Can $f(R)$ gravity isotropize a pre-bounce contracting universe?

TL;DR

This paper investigates whether $f(R)$ gravity can naturally isotropize a contracting universe before a bounce, finding it possible only in specific models and highlighting challenges in connecting contraction phases with bounce viability.

Contribution

The study demonstrates that isotropisation in $f(R)$ gravity is model-dependent, showing it occurs only in certain exponential models and not in common polynomial forms, impacting bouncing cosmology scenarios.

Findings

Isotropisation not possible in $R^n$ and $R+eta R^2$ models.

Isotropisation possible in exponential $f(R)$ models.
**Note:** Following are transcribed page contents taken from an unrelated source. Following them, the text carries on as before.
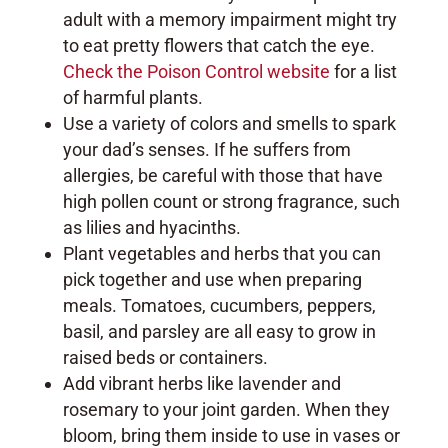
adult with a memory impairment might try
to eat pretty flowers that catch the eye.
Check the Poison Control website
for a list
of harmful plants.
Use a variety of colors and smells to spark
your dad’s senses. If he suffers from
allergies, be careful with those that have
high pollen count or strong fragrance, such
as lilies and hyacinths.
Plant vegetables and herbs that you can
pick together and use when preparing
meals. Tomatoes, cucumbers, peppers,
basil, and parsley are all easy to grow in
raised beds or containers.
Add vibrant herbs like lavender and
rosemary to your joint garden. When they
bloom, bring them inside to use in vases or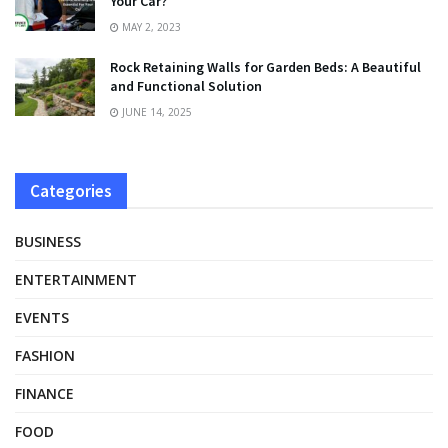
Your Car?
MAY 2, 2023
Rock Retaining Walls for Garden Beds: A Beautiful
and Functional Solution
JUNE 14, 2025
Categories
BUSINESS
ENTERTAINMENT
EVENTS
FASHION
FINANCE
FOOD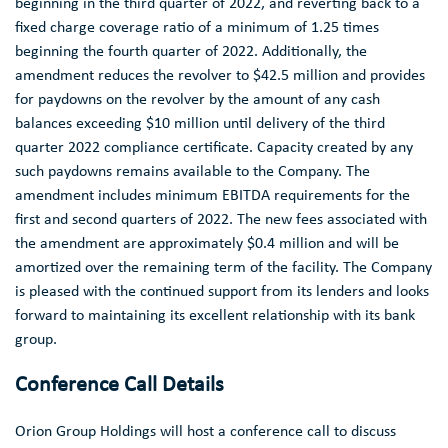
beginning in the third quarter of 2022, and reverting back to a
fixed charge coverage ratio of a minimum of 1.25 times
beginning the fourth quarter of 2022. Additionally, the
amendment reduces the revolver to
$42.5 million
and provides
for paydowns on the revolver by the amount of any cash
balances exceeding
$10 million
until delivery of the third
quarter 2022 compliance certificate. Capacity created by any
such paydowns remains available to the Company. The
amendment includes minimum EBITDA requirements for the
first and second quarters of 2022. The new fees associated with
the amendment are approximately
$0.4 million
and will be
amortized over the remaining term of the facility. The Company
is pleased with the continued support from its lenders and looks
forward to maintaining its excellent relationship with its bank
group.
Conference Call Details
Orion Group Holdings
will host a conference call to discuss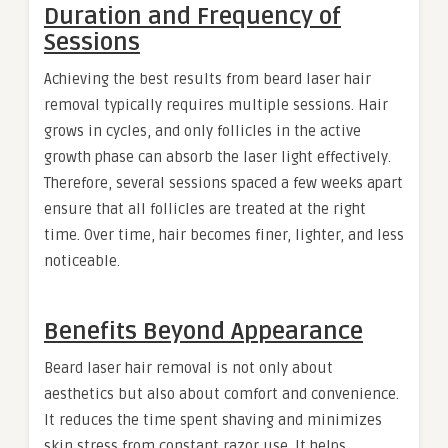
Duration and Frequency of
Sessions
Achieving the best results from beard laser hair
removal typically requires multiple sessions. Hair
grows in cycles, and only follicles in the active
growth phase can absorb the laser light effectively.
Therefore, several sessions spaced a few weeks apart
ensure that all follicles are treated at the right
time. Over time, hair becomes finer, lighter, and less
noticeable.
Benefits Beyond Appearance
Beard laser hair removal is not only about
aesthetics but also about comfort and convenience.
It reduces the time spent shaving and minimizes
skin stress from constant razor use. It helps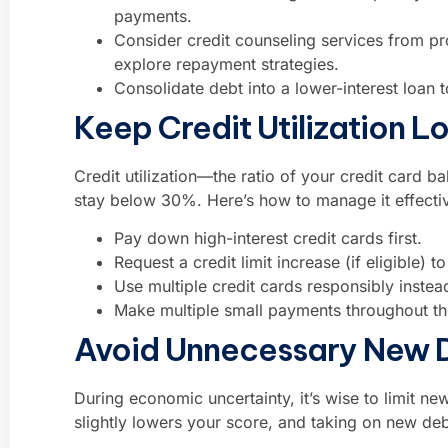
payments.
Consider credit counseling services from pr
explore repayment strategies.
Consolidate debt into a lower-interest loa
Keep Credit Utilization L
Credit utilization—the ratio of your credit card b
stay below 30%. Here’s how to manage it effectiv
Pay down high-interest credit cards first.
Request a credit limit increase (if eligible) 
Use multiple credit cards responsibly inste
Make multiple small payments throughout th
Avoid Unnecessary New 
During economic uncertainty, it’s wise to limit new
slightly lowers your score, and taking on new deb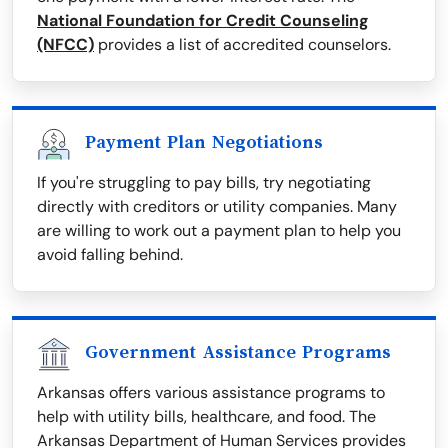
National Foundation for Credit Counseling
(NFCC)
provides a list of accredited counselors.
Payment Plan Negotiations
If you're struggling to pay bills, try negotiating
directly with creditors or utility companies. Many
are willing to work out a payment plan to help you
avoid falling behind.
Government Assistance Programs
Arkansas offers various assistance programs to
help with utility bills, healthcare, and food. The
Arkansas Department of Human Services provides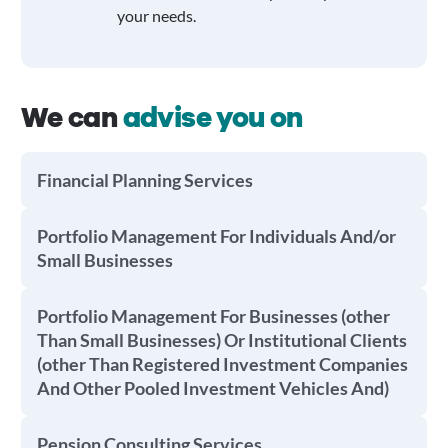
your needs.
We can
advise you on
Financial Planning Services
Portfolio Management For Individuals And/or
Small Businesses
Portfolio Management For Businesses (other
Than Small Businesses) Or Institutional Clients
(other Than Registered Investment Companies
And Other Pooled Investment Vehicles And)
Pension Consulting Services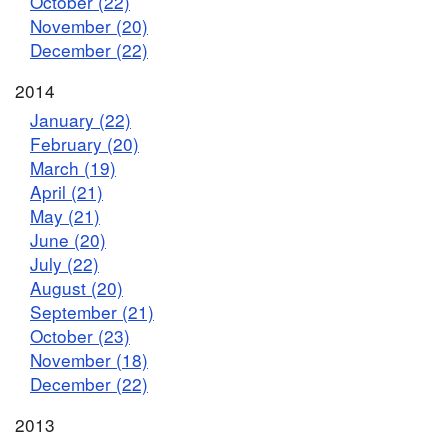
October (22)
November (20)
December (22)
2014
January (22)
February (20)
March (19)
April (21)
May (21)
June (20)
July (22)
August (20)
September (21)
October (23)
November (18)
December (22)
2013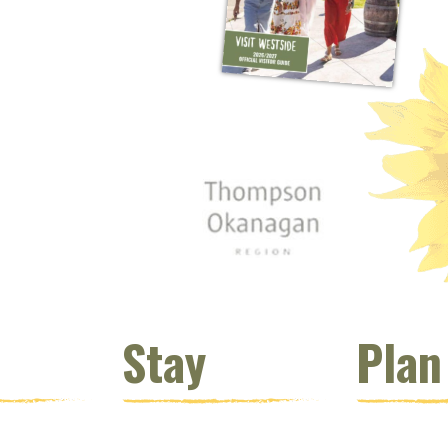
 window)
s new window)
opens new window)
t (opens new window)
Instagram (opens new window)
 (opens email client window)
Stay
Plan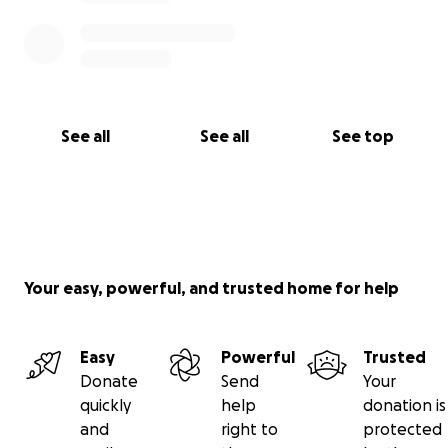
See all
See all
See top
Your easy, powerful, and trusted home for help
Easy
Powerful
Trusted
Donate
Send
Your
quickly
help
donation is
and
right to
protected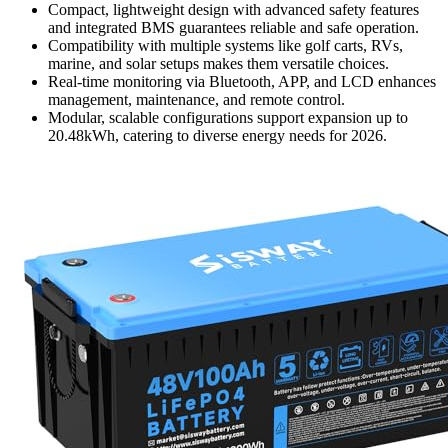
Compact, lightweight design with advanced safety features
and integrated BMS guarantees reliable and safe operation.
Compatibility with multiple systems like golf carts, RVs,
marine, and solar setups makes them versatile choices.
Real-time monitoring via Bluetooth, APP, and LCD enhances
management, maintenance, and remote control.
Modular, scalable configurations support expansion up to
20.48kWh, catering to diverse energy needs for 2026.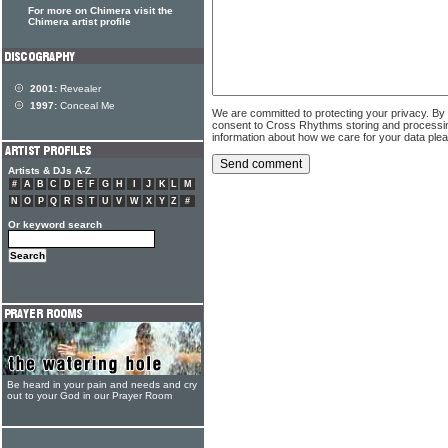
For more on Chimera visit the
Chimera artist profile
2001:
Revealer
1997:
Conceal Me
We are committed to protecting your privacy. By
consent to Cross Rhythms storing and processi
information about how we care for your data ple
Artists & DJs A-Z
#
A
B
C
D
E
F
G
H
I
J
K
L
M
N
O
P
Q
R
S
T
U
V
W
X
Y
Z
#
Or keyword search
Be heard in your pain and needs and cry
out to your God in our Prayer Room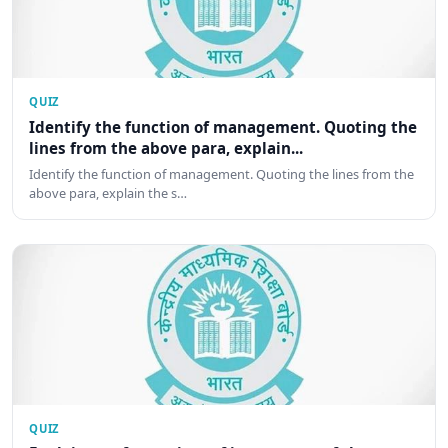
QUIZ
Identify the function of management. Quoting the
lines from the above para, explain...
Identify the function of management. Quoting the lines from the
above para, explain the s…
QUIZ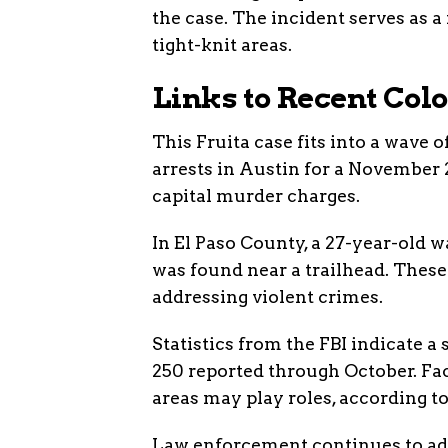
the case. The incident serves as 
tight-knit areas.
Links to Recent Col
This Fruita case fits into a wave 
arrests in Austin for a November 
capital murder charges.
In El Paso County, a 27-year-old 
was found near a trailhead. These
addressing violent crimes.
Statistics from the FBI indicate a
250 reported through October. Fa
areas may play roles, according to
Law enforcement continues to ada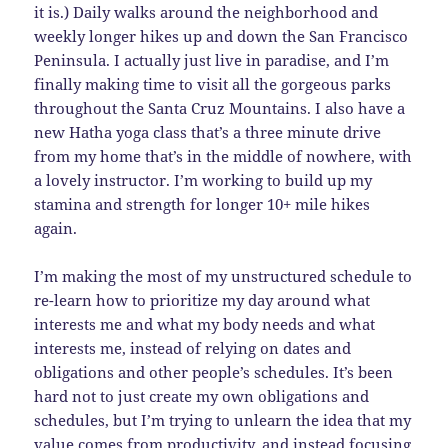
it is.) Daily walks around the neighborhood and
weekly longer hikes up and down the San Francisco
Peninsula. I actually just live in paradise, and I’m
finally making time to visit all the gorgeous parks
throughout the Santa Cruz Mountains. I also have a
new Hatha yoga class that’s a three minute drive
from my home that’s in the middle of nowhere, with
a lovely instructor. I’m working to build up my
stamina and strength for longer 10+ mile hikes
again.
I’m making the most of my unstructured schedule to
re-learn how to prioritize my day around what
interests me and what my body needs and what
interests me, instead of relying on dates and
obligations and other people’s schedules. It’s been
hard not to just create my own obligations and
schedules, but I’m trying to unlearn the idea that my
value comes from productivity, and instead focusing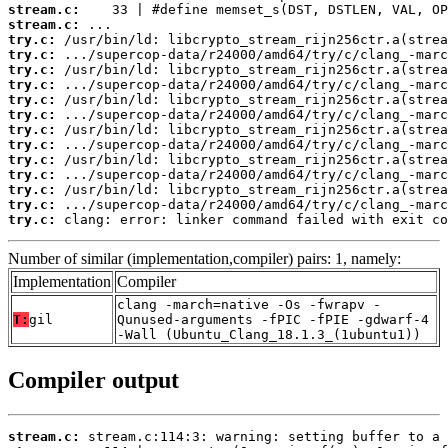
stream.c:
stream.c:
try.c:
try.c:
try.c:
try.c:
try.c:
try.c:
try.c:
try.c:
try.c:
try.c:
try.c:
try.c:
try.c:
 clang: error: linker command failed with exit co
Number of similar (implementation,compiler) pairs: 1, namely:
Implementation
Compiler
clang -march=native -Os -fwrapv -
T:
gil
Qunused-arguments -fPIC -fPIE -gdwarf-4
-Wall (Ubuntu_Clang_18.1.3_(1ubuntu1))
Compiler output
stream.c: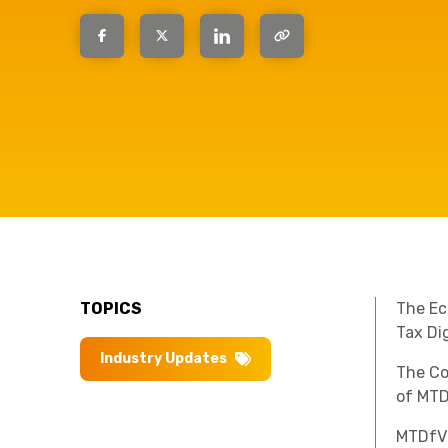
have the
solutions.
TOPICS
The Ec
Tax Di
Industry Updates
The Co
of MTD
MTDfV 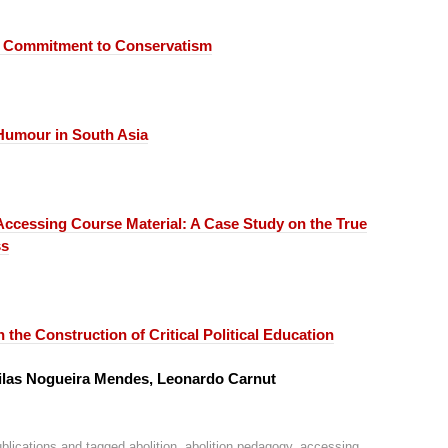
 Commitment to Conservatism
 Humour in South Asia
Accessing Course Material:
A Case Study on the True
ss
 the Construction of Critical Political Education
quilas Nogueira Mendes, Leonardo Carnut
blications
and tagged
abolition
,
abolition pedagogy
,
accessing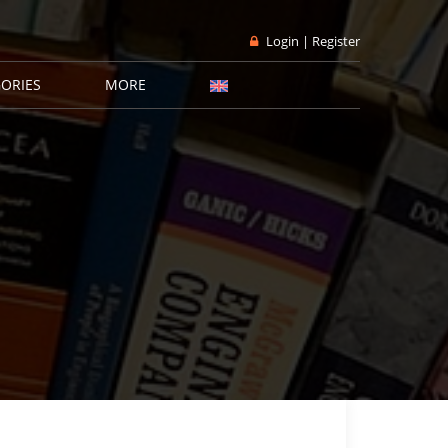
Login | Register
ORIES
MORE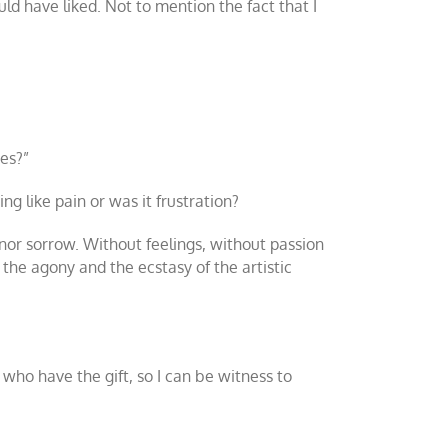
d have liked. Not to mention the fact that I
ies?”
g like pain or was it frustration?
 nor sorrow. Without feelings, without passion
s, the agony and the ecstasy of the artistic
 who have the gift, so I can be witness to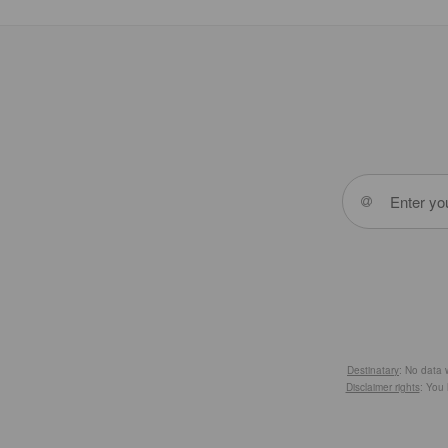
Destinatary
: No data w
Disclaimer rights
: You 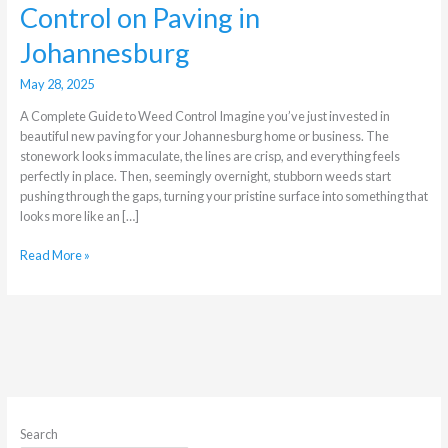
Control on Paving in
Johannesburg
May 28, 2025
A Complete Guide to Weed Control Imagine you’ve just invested in
beautiful new paving for your Johannesburg home or business. The
stonework looks immaculate, the lines are crisp, and everything feels
perfectly in place. Then, seemingly overnight, stubborn weeds start
pushing through the gaps, turning your pristine surface into something that
looks more like an […]
Read More »
Search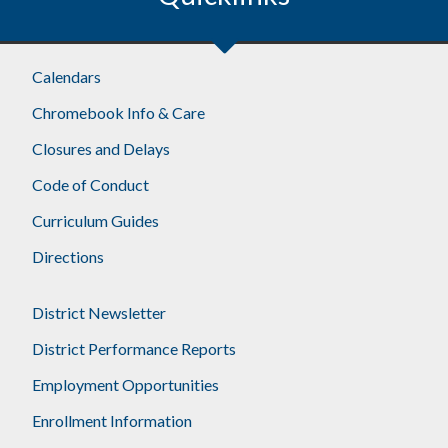
Calendars
Chromebook Info & Care
Closures and Delays
Code of Conduct
Curriculum Guides
Directions
District Newsletter
District Performance Reports
Employment Opportunities
Enrollment Information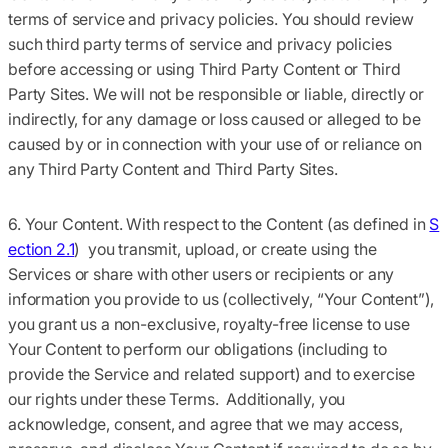
terms of service and privacy policies. You should review
such third party terms of service and privacy policies
before accessing or using Third Party Content or Third
Party Sites. We will not be responsible or liable, directly or
indirectly, for any damage or loss caused or alleged to be
caused by or in connection with your use of or reliance on
any Third Party Content and Third Party Sites.
6. Your Content.
With respect to the Content (as defined in
S
ection 2.1
) you transmit, upload, or create using the
Services or share with other users or recipients or any
information you provide to us (collectively,
“Your Content”
),
you grant us a non-exclusive, royalty-free license to use
Your Content to perform our obligations (including to
provide the Service and related support) and to exercise
our rights under these Terms. Additionally, you
acknowledge, consent, and agree that we may access,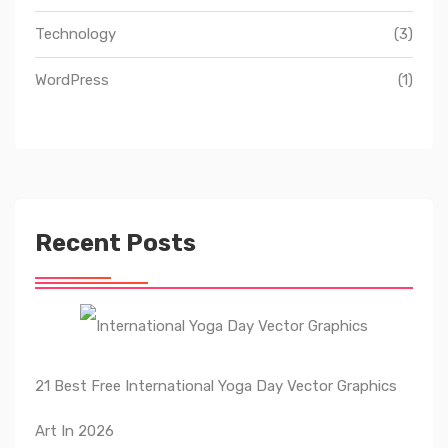
Technology
(3)
WordPress
(1)
Recent Posts
21 Best Free International Yoga Day Vector Graphics
Art In 2026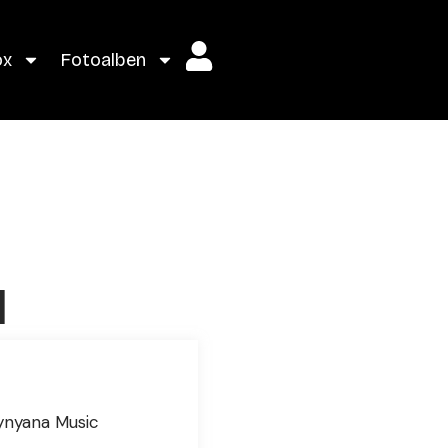
ox
Fotoalben
l
g
ynyana Music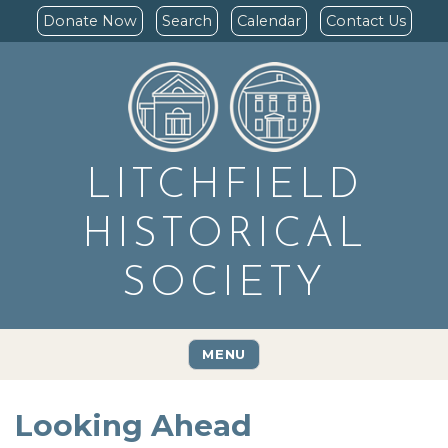
Donate Now
Search
Calendar
Contact Us
LITCHFIELD
HISTORICAL
SOCIETY
MENU
Looking Ahead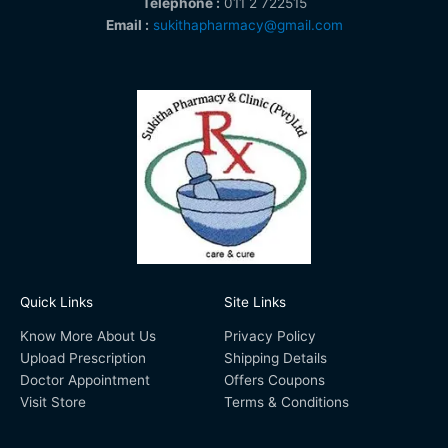
Telephone :
011 2 722515
Email :
sukithapharmacy@gmail.com
Quick Links
Site Links
Know More About Us
Privacy Policy
Upload Prescription
Shipping Details
Doctor Appointment
Offers Coupons
Visit Store
Terms & Conditions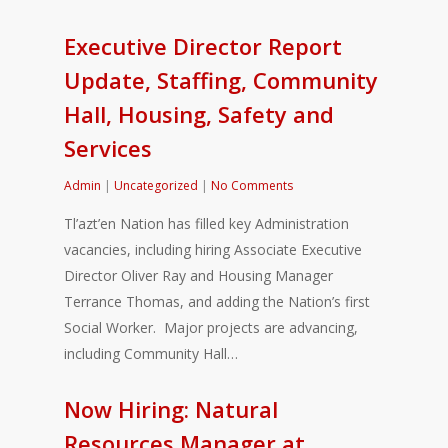
Executive Director Report
Update, Staffing, Community
Hall, Housing, Safety and
Services
Admin
|
Uncategorized
|
No Comments
Tl’azt’en Nation has filled key Administration
vacancies, including hiring Associate Executive
Director Oliver Ray and Housing Manager
Terrance Thomas, and adding the Nation’s first
Social Worker. Major projects are advancing,
including Community Hall…
Now Hiring: Natural
Resources Manager at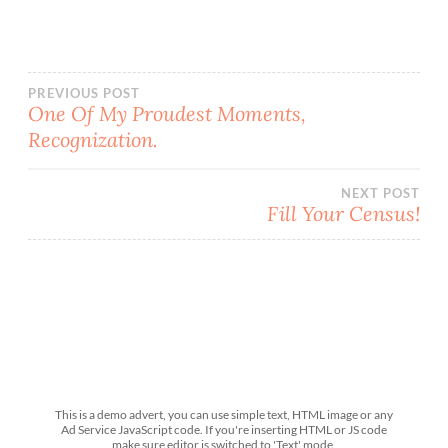
Post
PREVIOUS POST
One Of My Proudest Moments,
Recognization.
navigation
NEXT POST
Fill Your Census!
This is a demo advert, you can use simple text, HTML image or any
Ad Service JavaScript code. If you're inserting HTML or JS code
make sure editor is switched to 'Text' mode.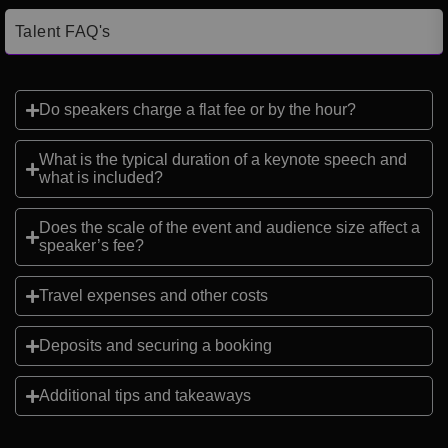
Talent FAQ's
Do speakers charge a flat fee or by the hour?
What is the typical duration of a keynote speech and
what is included?
Does the scale of the event and audience size affect a
speaker’s fee?
Travel expenses and other costs
Deposits and securing a booking
Additional tips and takeaways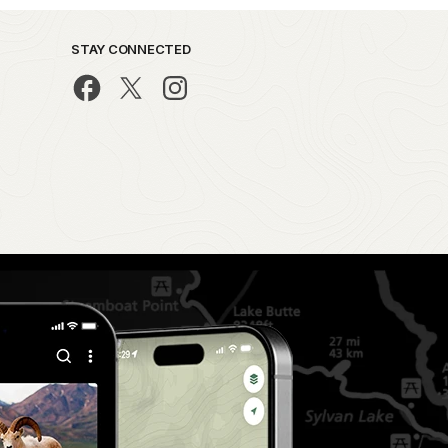
STAY CONNECTED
Ekpyrotic phase may not satisfy conditions for isotropisation and viability.

Abstract

We address the important issue of isotropisation of a pre-bounce contracting phase in $f(R)$ gravity, which would be relevant to construct any viable nonsingular bouncing scenario in $f(R)$ gravity. The main motivation behind this work is to investigate whether the $f(R)$ gravity, by itself, can isotropise a contracting universe starting initially with small anisotropy without incorporating a super-stiff or non-ideal fluid, that is impossible in general relativity. Considering Bianchi I cosmology and employing a dynamical system analysis, we see that this is not possible for $R^n$ ($n>1$) and $R+\alpha R^2$ ($\alpha>0$) theory, but possible for $\frac{1}{\alpha}e^{\alpha R}$ ($\alpha>0$) theory. On the other hand, if one does not specify an $f(R)$ theory a priori but demands a cosmology smoothly connecting an ekpyrotic contraction phase to a nonsingular bounce, the ekpyrotic phase \emph{may} not fulfil the condition for isotropisation and physically viability simultaneously.